Numerous studies indicate that marijuana is effective for treating
some pathologies. In 1985, the U.S. Food and Drug Administration
approved the sale of synthetic cannabinoids -- laboratory-produced
substances with the chemical components of marijuana -- to fight
nausea in cancer patients caused by chemotherapy.
A report in the British Medical Journal, the journal of the British
Medical Association, demonstrated the effectiveness of the controversial
plant in alleviating neuropathic pain caused by muscle spasms in
people with multiple sclerosis.
Marijuana can also be used to alleviate pain related to treatments
for AIDS, to lower blood pressure and to dilate the lungs.

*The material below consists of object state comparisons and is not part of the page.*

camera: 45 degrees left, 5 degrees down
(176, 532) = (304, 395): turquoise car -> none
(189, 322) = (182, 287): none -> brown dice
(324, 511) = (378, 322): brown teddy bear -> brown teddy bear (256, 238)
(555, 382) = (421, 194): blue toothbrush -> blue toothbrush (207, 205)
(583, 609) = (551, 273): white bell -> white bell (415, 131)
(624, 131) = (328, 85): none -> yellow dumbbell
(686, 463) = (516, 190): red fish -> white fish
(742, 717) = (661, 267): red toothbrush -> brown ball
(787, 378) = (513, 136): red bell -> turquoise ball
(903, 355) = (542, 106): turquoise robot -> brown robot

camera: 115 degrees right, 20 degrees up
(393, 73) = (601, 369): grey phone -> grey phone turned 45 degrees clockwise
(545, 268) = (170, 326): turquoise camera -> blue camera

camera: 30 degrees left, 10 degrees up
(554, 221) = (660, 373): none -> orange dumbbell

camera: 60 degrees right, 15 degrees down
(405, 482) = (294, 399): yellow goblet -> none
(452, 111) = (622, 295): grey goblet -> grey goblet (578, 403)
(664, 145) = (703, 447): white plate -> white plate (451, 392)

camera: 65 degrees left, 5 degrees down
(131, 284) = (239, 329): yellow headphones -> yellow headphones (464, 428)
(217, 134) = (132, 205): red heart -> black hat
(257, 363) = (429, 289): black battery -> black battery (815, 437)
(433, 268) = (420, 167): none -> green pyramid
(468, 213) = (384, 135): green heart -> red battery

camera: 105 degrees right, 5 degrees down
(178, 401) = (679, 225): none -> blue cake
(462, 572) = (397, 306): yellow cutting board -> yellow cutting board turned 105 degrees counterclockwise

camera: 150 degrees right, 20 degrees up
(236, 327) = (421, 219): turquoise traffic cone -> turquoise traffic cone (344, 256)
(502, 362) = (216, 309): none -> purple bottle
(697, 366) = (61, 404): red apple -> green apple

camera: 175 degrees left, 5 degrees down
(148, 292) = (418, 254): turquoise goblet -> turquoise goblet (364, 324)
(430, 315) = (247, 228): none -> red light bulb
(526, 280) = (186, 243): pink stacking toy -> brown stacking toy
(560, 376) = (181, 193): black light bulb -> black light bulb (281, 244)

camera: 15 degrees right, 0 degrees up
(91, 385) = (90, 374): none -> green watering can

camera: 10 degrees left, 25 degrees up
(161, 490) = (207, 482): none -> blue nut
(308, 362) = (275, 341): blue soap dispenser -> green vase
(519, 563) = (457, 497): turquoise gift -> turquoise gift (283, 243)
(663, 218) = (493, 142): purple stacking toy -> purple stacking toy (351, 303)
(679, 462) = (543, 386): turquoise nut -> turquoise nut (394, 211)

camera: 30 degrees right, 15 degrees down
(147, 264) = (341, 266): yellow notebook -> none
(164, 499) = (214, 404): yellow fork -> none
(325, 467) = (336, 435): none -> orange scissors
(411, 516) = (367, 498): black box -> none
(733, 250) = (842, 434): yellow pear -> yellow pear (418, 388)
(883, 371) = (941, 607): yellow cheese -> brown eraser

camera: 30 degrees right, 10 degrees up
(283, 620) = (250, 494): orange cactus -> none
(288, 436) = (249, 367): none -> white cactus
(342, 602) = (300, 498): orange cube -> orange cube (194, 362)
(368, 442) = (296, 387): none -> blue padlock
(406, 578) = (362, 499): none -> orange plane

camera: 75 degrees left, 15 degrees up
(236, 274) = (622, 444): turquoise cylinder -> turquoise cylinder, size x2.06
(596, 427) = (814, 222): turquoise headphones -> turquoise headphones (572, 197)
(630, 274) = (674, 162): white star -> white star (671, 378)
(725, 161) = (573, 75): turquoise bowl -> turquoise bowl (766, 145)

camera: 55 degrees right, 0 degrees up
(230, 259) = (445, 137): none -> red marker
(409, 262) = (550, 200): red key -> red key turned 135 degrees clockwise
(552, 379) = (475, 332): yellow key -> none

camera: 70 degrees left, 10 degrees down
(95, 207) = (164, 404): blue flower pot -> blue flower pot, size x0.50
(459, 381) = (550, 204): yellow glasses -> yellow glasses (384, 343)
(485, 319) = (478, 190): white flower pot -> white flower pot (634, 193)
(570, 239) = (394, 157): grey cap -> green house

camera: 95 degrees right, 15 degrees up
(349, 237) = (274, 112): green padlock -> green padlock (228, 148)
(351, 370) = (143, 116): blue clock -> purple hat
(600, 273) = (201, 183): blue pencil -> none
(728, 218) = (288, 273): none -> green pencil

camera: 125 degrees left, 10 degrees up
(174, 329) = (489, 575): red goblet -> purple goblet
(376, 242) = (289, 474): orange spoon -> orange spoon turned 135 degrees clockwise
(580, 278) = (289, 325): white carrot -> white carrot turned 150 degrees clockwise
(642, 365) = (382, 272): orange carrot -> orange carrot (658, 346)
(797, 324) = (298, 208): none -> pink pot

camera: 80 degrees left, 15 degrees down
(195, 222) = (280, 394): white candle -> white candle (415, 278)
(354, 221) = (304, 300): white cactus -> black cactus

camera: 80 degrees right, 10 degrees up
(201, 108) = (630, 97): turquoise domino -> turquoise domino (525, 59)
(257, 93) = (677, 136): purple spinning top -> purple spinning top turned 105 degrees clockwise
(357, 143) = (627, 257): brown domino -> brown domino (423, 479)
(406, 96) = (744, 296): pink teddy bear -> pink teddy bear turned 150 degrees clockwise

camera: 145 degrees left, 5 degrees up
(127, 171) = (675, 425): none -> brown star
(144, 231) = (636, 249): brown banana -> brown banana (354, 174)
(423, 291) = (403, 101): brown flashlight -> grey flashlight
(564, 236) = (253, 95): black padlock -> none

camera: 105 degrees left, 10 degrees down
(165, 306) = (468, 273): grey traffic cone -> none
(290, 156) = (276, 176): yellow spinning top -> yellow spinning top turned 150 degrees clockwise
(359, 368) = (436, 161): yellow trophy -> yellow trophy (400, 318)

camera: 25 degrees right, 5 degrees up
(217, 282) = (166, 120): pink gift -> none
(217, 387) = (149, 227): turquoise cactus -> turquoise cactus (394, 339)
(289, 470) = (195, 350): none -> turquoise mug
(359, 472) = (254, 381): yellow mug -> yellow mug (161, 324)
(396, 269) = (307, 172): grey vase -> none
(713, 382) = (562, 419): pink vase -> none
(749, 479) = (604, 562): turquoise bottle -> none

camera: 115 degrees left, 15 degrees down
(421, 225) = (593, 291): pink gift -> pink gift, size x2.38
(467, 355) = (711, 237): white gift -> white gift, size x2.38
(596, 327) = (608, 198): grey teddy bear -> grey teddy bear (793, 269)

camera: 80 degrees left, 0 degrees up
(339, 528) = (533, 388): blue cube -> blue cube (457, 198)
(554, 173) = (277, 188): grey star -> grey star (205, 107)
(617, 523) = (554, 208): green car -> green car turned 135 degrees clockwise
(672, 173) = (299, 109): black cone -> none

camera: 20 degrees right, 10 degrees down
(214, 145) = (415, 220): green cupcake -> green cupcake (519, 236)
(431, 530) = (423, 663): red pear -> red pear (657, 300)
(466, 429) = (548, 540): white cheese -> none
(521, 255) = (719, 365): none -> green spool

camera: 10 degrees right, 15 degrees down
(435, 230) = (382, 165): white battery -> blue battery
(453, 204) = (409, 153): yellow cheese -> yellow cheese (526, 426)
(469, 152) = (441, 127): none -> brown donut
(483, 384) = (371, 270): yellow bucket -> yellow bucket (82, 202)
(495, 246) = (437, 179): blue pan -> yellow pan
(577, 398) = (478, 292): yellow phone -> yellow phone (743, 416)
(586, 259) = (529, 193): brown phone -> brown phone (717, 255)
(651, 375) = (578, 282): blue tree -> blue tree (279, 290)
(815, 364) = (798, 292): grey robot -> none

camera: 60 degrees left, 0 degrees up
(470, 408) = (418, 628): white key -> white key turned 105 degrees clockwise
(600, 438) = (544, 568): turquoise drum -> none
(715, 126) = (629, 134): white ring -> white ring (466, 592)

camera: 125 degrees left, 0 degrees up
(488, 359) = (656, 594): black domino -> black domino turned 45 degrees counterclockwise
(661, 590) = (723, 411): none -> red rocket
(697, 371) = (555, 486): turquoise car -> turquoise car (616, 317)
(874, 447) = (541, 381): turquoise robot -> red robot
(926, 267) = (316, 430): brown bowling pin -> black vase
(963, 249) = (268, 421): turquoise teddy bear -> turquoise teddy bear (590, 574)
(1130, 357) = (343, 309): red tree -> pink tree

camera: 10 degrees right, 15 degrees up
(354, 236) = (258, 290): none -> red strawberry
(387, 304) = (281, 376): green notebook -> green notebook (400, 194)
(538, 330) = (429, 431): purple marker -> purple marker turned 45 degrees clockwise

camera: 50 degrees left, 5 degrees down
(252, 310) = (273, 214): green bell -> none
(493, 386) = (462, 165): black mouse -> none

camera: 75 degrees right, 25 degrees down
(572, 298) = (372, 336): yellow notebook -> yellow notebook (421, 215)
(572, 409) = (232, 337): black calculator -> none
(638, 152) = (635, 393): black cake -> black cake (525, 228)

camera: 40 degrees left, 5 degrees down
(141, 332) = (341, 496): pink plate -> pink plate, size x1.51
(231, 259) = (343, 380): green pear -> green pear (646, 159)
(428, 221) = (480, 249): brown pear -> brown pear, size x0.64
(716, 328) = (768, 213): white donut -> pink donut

Giampiero Tiano, 27, is a mathematician. When he was 19 he was run
over by a car, spent two months in coma, and one year later suffered
an epileptic seizure. He took medications for a year, until he read
that marijuana could be used to prevent epileptic crises. He decided
to try it, and smoked up to eight marijuana cigarettes a day. He
hasn't had an episode in four years.
But in 1996, the police seized the 11 cannabis plants Tiano had
in his house, and arrested him. Two years later he was sentenced
to 18 months in prison. The sentence was annulled in 1999 by the
appeals court. The defense demonstrated that marijuana has therapeutic
effects in cases of epilepsy.
According to doctors who have experimented with the plant, like
Antonio Mussa, director of surgical oncology at Le Molinette Hospital
in Turin, and former member of the European Parliament, marijuana
reduces pain, boosts the appetite and produces a sense of euphoria
in patients. "If I can't extend their lives, at least I can improve
the quality of life. How can a patient with six months to live become
an addict?" he told Il Manifesto newspaper in a Jun. 13 interview.
But consumption of marijuana for medical purposes also has other
effects and, according to detractors, the dosage cannot be controlled
and it is no better than morphine as an analgesic.
"If the active ingredients of marijuana serve to reduce the suffering
of terminal patients, its use is a good thing, but should be controlled,"
Maurizio Crestani, pharmacologist at the University of Milan, said
in a Tierramérica interview.
"I don't agree with indiscriminate liberalization, because that
could unleash drug trafficking or a black market. It should only
be used under a doctor's prescription and in specific cases," he
said.
* Francesca Colombo is a Tierramérica contributor.